Extracted information =
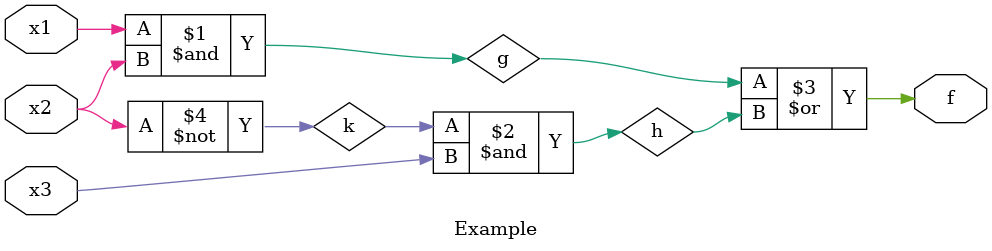
<source format=v>
module Example(x1, x2, x3, f);
input x1, x2, x3;
output f;
and (g, x1, x2);
not (k, x2);
and (h, k, x3);
or (f, g, h);
endmodule

</source>
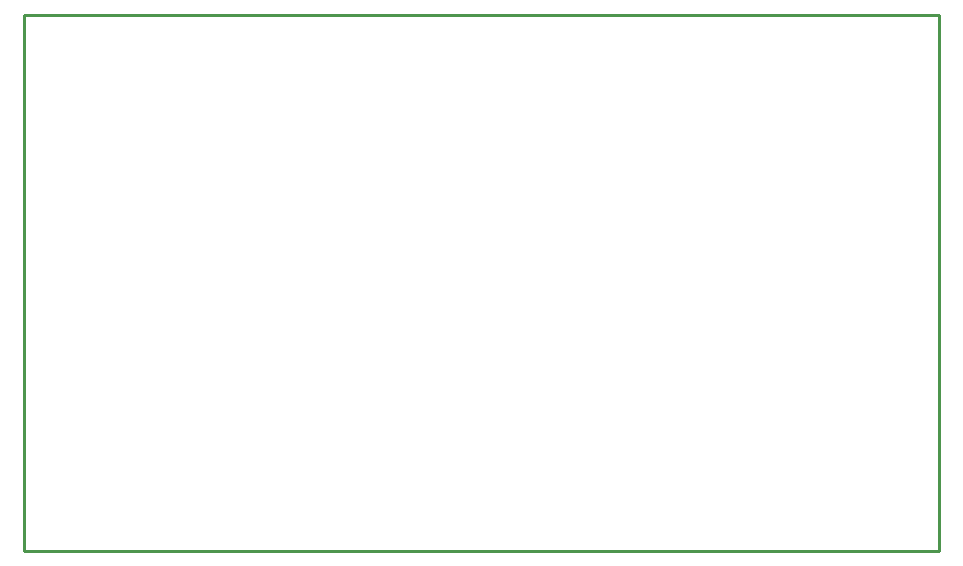
<source format=gbr>
G04 EAGLE Gerber RS-274X export*
G75*
%MOMM*%
%FSLAX34Y34*%
%LPD*%
%IN*%
%IPPOS*%
%AMOC8*
5,1,8,0,0,1.08239X$1,22.5*%
G01*
%ADD10C,0.254000*%


D10*
X0Y0D02*
X774500Y0D01*
X774500Y453900D01*
X0Y453900D01*
X0Y0D01*
M02*

</source>
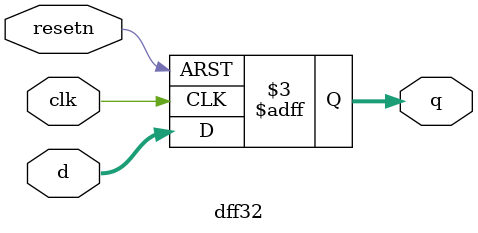
<source format=v>
`default_nettype none

module dff32 (
    input [31: 0] d,
    input clk,
    input resetn,
    output reg [31: 0] q
);
    // 一个四位 D Flip Flop

    always @ (negedge resetn or posedge clk)
    begin
        if (resetn == 0) 
            // q <=0;
            q <= -4;
        else 
            q <= d;
    end

endmodule
</source>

Work required =
Omitting the pictures, copy each record above exactly as it stands.

Task answer =
<source format=v>
module Example(x1, x2, x3, f);
input x1, x2, x3;
output f;
and (g, x1, x2);
not (k, x2);
and (h, k, x3);
or (f, g, h);
endmodule

</source>
<source format=gbr>
G04 EAGLE Gerber RS-274X export*
G75*
%MOMM*%
%FSLAX34Y34*%
%LPD*%
%IN*%
%IPPOS*%
%AMOC8*
5,1,8,0,0,1.08239X$1,22.5*%
G01*
%ADD10C,0.254000*%


D10*
X0Y0D02*
X774500Y0D01*
X774500Y453900D01*
X0Y453900D01*
X0Y0D01*
M02*

</source>
<source format=v>
`default_nettype none

module dff32 (
    input [31: 0] d,
    input clk,
    input resetn,
    output reg [31: 0] q
);
    // 一个四位 D Flip Flop

    always @ (negedge resetn or posedge clk)
    begin
        if (resetn == 0) 
            // q <=0;
            q <= -4;
        else 
            q <= d;
    end

endmodule
</source>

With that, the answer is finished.